Interlude In a Sand Wind By Eero Tammi

in 18th Cottbus Festival of East European Cinema

by Eero Tammi

The 18th Film Festival Cottbus screened three very interesting films with a beautiful, cinematic way of breathing through the environment they were shot in, using very few locations and creating a strong atmosphere while concentrating on the essential. There was the stylish Hungarian film Delta, a piece, gloomy to a point of almost becoming somewhat amusing. A tragedy set in the country side, it felt like a trailer of a Béla Tarr film shot in color, with a zip of Sam Peckinpah’s Straw Dogs (1971) and the mood of a sad song by Leonard Cohen or Nick Cave. More uplifting was Wild Field (Dikoe Pole), Mikheil Kalatozisvhili’s quietly humoristic film about the steppe and poor, tragicomic Russian people. Through its scenery and situations, it contrived some mental flashbacks to the archaic Westerns of Monte Hellman and Budd Boetticher, being at the same time a work with strong national flavour. And finally, one of the bravest films at the festival was the Kazakh film Tulpan. Partly a documentary about a young nomadic sheep-herder, it was a ride from deep melancholia to uplifting optimism, and accordingly won the festival’s prize for best director.

Personally, I had to watch Tulpan with simultaneous translation via headphones. This luckily did not matter much, since the film — its good dialogue sequences notwithstanding — is more about sand, wind and expressions on people’s faces. Successfully, Tulpan is about space and time. Which is to say it is a real film. Sergei Dvortsevoy — a director with solid documentary background — is a name we will probably talk much more about if he manages to make more features this good.

In his documentaries — In the Dark (V temnote, 2004), for example, a portrayal of an old blind man netting string bags — Dvortsevoy follows lonely people living on the margins of society — or far away from it. With an exceptionally sensitive cognition of the poetic dimensions of mundane, nothing-much-happening situations, Dvortsevoy shot Tulpan in the austere Kazakh steppe, with amateur actors making the most of natural performances. Because of this, the film at first reminded me of the Finnish anthropologic filmmaker Markku Lehmuskallio’s visually astounding, partly fiction film Seven Songs From the Tundra (Seitsemän laulua tundralta, 2000). What Dvortsevoy has working for him however is something much better than just majestic images and a feeling of authenticity. He is not humble in the wrong way, which has often made Lehmuskallio’s films quite boring. Dvortsevoy has explored, personally internalised and cinematically engaged the landscape. The characters come to life, but the most important thing is the position of the filmmaker. He is not just following the action, he is in there, and wants us to feel into his own way of seeing the world. Tulpan might seem in many ways a poignant film about poor people without much opportunities, but it is really a jagged and funny piece by a director believing in the magnetism of life in all its forms. Yet its sadness stems from its story about a disappearing culture.

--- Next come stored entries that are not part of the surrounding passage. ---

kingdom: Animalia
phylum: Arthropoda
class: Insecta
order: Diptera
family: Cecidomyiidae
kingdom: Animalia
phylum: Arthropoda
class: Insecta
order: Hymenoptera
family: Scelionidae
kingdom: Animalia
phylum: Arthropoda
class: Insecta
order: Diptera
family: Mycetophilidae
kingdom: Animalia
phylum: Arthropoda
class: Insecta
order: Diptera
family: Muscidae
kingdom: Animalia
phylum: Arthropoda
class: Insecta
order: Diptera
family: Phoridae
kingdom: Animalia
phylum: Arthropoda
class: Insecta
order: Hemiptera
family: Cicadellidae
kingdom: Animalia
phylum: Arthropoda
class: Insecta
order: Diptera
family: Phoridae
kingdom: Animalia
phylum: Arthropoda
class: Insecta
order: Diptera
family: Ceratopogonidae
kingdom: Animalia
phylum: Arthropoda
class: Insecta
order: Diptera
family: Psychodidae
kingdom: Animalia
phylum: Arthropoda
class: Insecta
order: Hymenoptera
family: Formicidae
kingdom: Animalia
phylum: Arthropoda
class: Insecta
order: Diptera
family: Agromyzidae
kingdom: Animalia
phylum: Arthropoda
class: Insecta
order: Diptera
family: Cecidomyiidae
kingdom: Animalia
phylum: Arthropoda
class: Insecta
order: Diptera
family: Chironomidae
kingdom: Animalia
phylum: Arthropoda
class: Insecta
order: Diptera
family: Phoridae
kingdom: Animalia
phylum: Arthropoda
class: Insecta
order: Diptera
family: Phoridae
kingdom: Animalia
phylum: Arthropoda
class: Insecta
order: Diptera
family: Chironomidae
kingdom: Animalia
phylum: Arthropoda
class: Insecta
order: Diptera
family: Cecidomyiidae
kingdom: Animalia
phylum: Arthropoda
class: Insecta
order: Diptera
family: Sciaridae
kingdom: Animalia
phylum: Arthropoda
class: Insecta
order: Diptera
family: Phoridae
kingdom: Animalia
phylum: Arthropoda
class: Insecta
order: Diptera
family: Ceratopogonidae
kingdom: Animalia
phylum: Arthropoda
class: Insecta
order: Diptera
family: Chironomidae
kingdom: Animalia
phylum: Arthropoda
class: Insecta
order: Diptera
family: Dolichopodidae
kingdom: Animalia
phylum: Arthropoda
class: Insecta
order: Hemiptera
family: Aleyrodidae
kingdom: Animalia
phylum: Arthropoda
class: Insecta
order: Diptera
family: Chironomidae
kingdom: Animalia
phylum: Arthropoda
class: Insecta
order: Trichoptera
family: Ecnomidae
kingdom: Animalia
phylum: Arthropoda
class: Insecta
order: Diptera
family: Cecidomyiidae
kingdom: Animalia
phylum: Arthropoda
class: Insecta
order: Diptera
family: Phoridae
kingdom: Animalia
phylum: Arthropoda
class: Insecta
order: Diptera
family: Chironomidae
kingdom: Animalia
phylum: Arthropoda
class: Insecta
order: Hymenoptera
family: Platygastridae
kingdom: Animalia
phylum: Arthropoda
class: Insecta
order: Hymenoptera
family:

Tulpan is about yearning and longing, loneliness and unrequited love, and finally about discovering new meanings in life. Through its main character, it offers a meditation on the bittersweet pain of growing up. But when all is said and done, the film is, above all, about strength and character. Asa (Askhat Kuchencherekov) is a young sheep herder, a former sailor now used to sand winds. He runs a flock with his sister Samal (Samal Yeslyamova), her husband Ondas (Ondas Besikbasov), and their three children. They all live in a removable home. Asa does not get along with Ondas and dreams of having a flock of his own. Pushed to get married, he tries to ask for the hand of Tulpan, the only girl nearby. Tulpan, a girl we never really see, is Asa’s only way to realize his dream. After her parents send her away to the city, Asa — tired of his family and the recurrent sight of still born baby lambs — decides to leave too. He never gets anywhere, but something seems to be happening inside of him, changing his way of looking at the world.

In many ways Asa is living in a state of in-between. His nomadic way of life first seems to go hand in hand with his emotional wandering and insecurity. But when in the end Samal and Ondas are preparing to take their home to the next point, Asa also appears ready to move on. The city might not be the best destination if you realise that the trips we make inside our heads are usually more crucial.

Tulpan will be remembered for the long scene where Asa helps a healthy baby lamb to be born. Dvortsevoy does not insist on the difference between “authentic” and “staged”. Everything works seamlessly, and in the end we have an important documentary of a vanishing way of life, and a poetically constructed coming of age story, both sad and funny. All in all, Tulpan is a beautiful demonstration of craft and emotion by a Kazakh director to be followed closely.